------ DATA UNDER STUDY ------

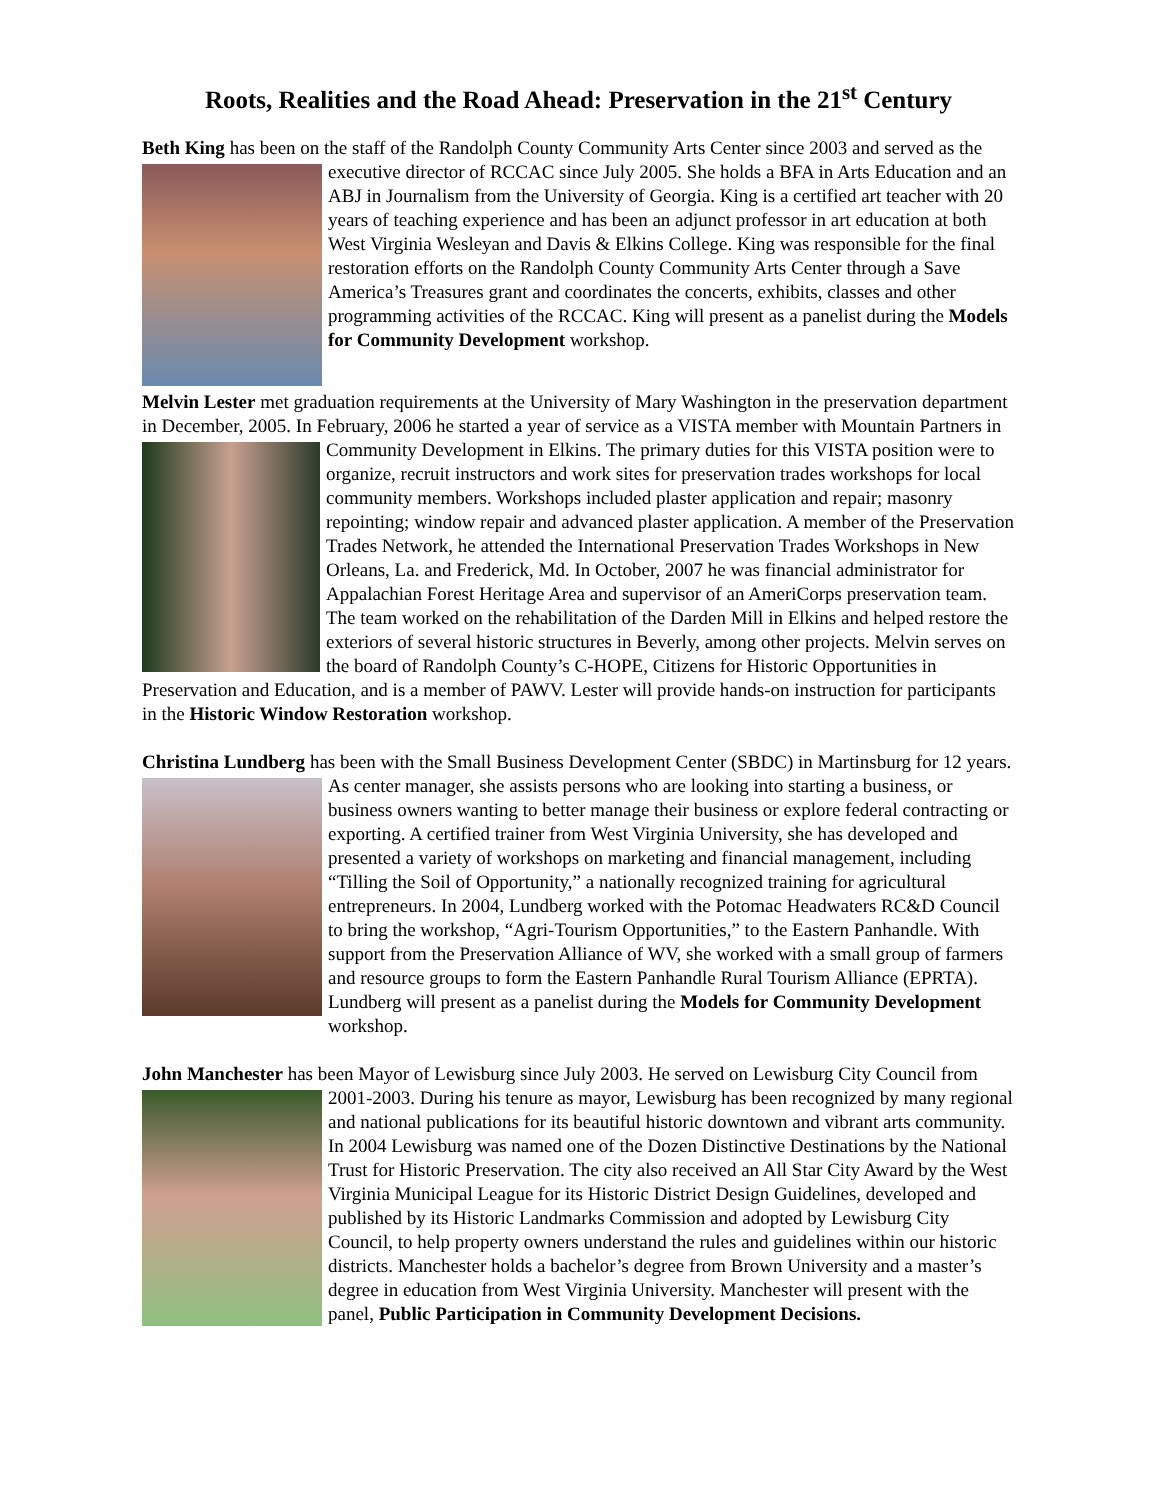Roots, Realities and the Road Ahead: Preservation in the 21<sup>st</sup> Century
Beth King has been on the staff of the Randolph County Community Arts Center since 2003 and served as the executive director of RCCAC since July 2005. She holds a BFA in Arts Education and an ABJ in Journalism from the University of Georgia. King is a certified art teacher with 20 years of teaching experience and has been an adjunct professor in art education at both West Virginia Wesleyan and Davis & Elkins College. King was responsible for the final restoration efforts on the Randolph County Community Arts Center through a Save America’s Treasures grant and coordinates the concerts, exhibits, classes and other programming activities of the RCCAC. King will present as a panelist during the Models for Community Development workshop.
Melvin Lester met graduation requirements at the University of Mary Washington in the preservation department in December, 2005. In February, 2006 he started a year of service as a VISTA member with Mountain Partners in Community Development in Elkins. The primary duties for this VISTA position were to organize, recruit instructors and work sites for preservation trades workshops for local community members. Workshops included plaster application and repair; masonry repointing; window repair and advanced plaster application. A member of the Preservation Trades Network, he attended the International Preservation Trades Workshops in New Orleans, La. and Frederick, Md. In October, 2007 he was financial administrator for Appalachian Forest Heritage Area and supervisor of an AmeriCorps preservation team. The team worked on the rehabilitation of the Darden Mill in Elkins and helped restore the exteriors of several historic structures in Beverly, among other projects. Melvin serves on the board of Randolph County’s C-HOPE, Citizens for Historic Opportunities in Preservation and Education, and is a member of PAWV. Lester will provide hands-on instruction for participants in the Historic Window Restoration workshop.
Christina Lundberg has been with the Small Business Development Center (SBDC) in Martinsburg for 12 years. As center manager, she assists persons who are looking into starting a business, or business owners wanting to better manage their business or explore federal contracting or exporting. A certified trainer from West Virginia University, she has developed and presented a variety of workshops on marketing and financial management, including “Tilling the Soil of Opportunity,” a nationally recognized training for agricultural entrepreneurs. In 2004, Lundberg worked with the Potomac Headwaters RC&D Council to bring the workshop, “Agri-Tourism Opportunities,” to the Eastern Panhandle. With support from the Preservation Alliance of WV, she worked with a small group of farmers and resource groups to form the Eastern Panhandle Rural Tourism Alliance (EPRTA). Lundberg will present as a panelist during the Models for Community Development workshop.
John Manchester has been Mayor of Lewisburg since July 2003. He served on Lewisburg City Council from 2001-2003. During his tenure as mayor, Lewisburg has been recognized by many regional and national publications for its beautiful historic downtown and vibrant arts community. In 2004 Lewisburg was named one of the Dozen Distinctive Destinations by the National Trust for Historic Preservation. The city also received an All Star City Award by the West Virginia Municipal League for its Historic District Design Guidelines, developed and published by its Historic Landmarks Commission and adopted by Lewisburg City Council, to help property owners understand the rules and guidelines within our historic districts. Manchester holds a bachelor’s degree from Brown University and a master’s degree in education from West Virginia University. Manchester will present with the panel, Public Participation in Community Development Decisions.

------

WHAT IS BEING ASKED
Keep every word of the material exactly as given. Drop the pictures.

RESPONSE AREA
Roots, Realities and the Road Ahead: Preservation in the 21<sup>st</sup> Century
Beth King has been on the staff of the Randolph County Community Arts Center since 2003 and served as the executive director of RCCAC since July 2005. She holds a BFA in Arts Education and an ABJ in Journalism from the University of Georgia. King is a certified art teacher with 20 years of teaching experience and has been an adjunct professor in art education at both West Virginia Wesleyan and Davis & Elkins College. King was responsible for the final restoration efforts on the Randolph County Community Arts Center through a Save America’s Treasures grant and coordinates the concerts, exhibits, classes and other programming activities of the RCCAC. King will present as a panelist during the Models for Community Development workshop.
Melvin Lester met graduation requirements at the University of Mary Washington in the preservation department in December, 2005. In February, 2006 he started a year of service as a VISTA member with Mountain Partners in Community Development in Elkins. The primary duties for this VISTA position were to organize, recruit instructors and work sites for preservation trades workshops for local community members. Workshops included plaster application and repair; masonry repointing; window repair and advanced plaster application. A member of the Preservation Trades Network, he attended the International Preservation Trades Workshops in New Orleans, La. and Frederick, Md. In October, 2007 he was financial administrator for Appalachian Forest Heritage Area and supervisor of an AmeriCorps preservation team. The team worked on the rehabilitation of the Darden Mill in Elkins and helped restore the exteriors of several historic structures in Beverly, among other projects. Melvin serves on the board of Randolph County’s C-HOPE, Citizens for Historic Opportunities in Preservation and Education, and is a member of PAWV. Lester will provide hands-on instruction for participants in the Historic Window Restoration workshop.
Christina Lundberg has been with the Small Business Development Center (SBDC) in Martinsburg for 12 years. As center manager, she assists persons who are looking into starting a business, or business owners wanting to better manage their business or explore federal contracting or exporting. A certified trainer from West Virginia University, she has developed and presented a variety of workshops on marketing and financial management, including “Tilling the Soil of Opportunity,” a nationally recognized training for agricultural entrepreneurs. In 2004, Lundberg worked with the Potomac Headwaters RC&D Council to bring the workshop, “Agri-Tourism Opportunities,” to the Eastern Panhandle. With support from the Preservation Alliance of WV, she worked with a small group of farmers and resource groups to form the Eastern Panhandle Rural Tourism Alliance (EPRTA). Lundberg will present as a panelist during the Models for Community Development workshop.
John Manchester has been Mayor of Lewisburg since July 2003. He served on Lewisburg City Council from 2001-2003. During his tenure as mayor, Lewisburg has been recognized by many regional and national publications for its beautiful historic downtown and vibrant arts community. In 2004 Lewisburg was named one of the Dozen Distinctive Destinations by the National Trust for Historic Preservation. The city also received an All Star City Award by the West Virginia Municipal League for its Historic District Design Guidelines, developed and published by its Historic Landmarks Commission and adopted by Lewisburg City Council, to help property owners understand the rules and guidelines within our historic districts. Manchester holds a bachelor’s degree from Brown University and a master’s degree in education from West Virginia University. Manchester will present with the panel, Public Participation in Community Development Decisions.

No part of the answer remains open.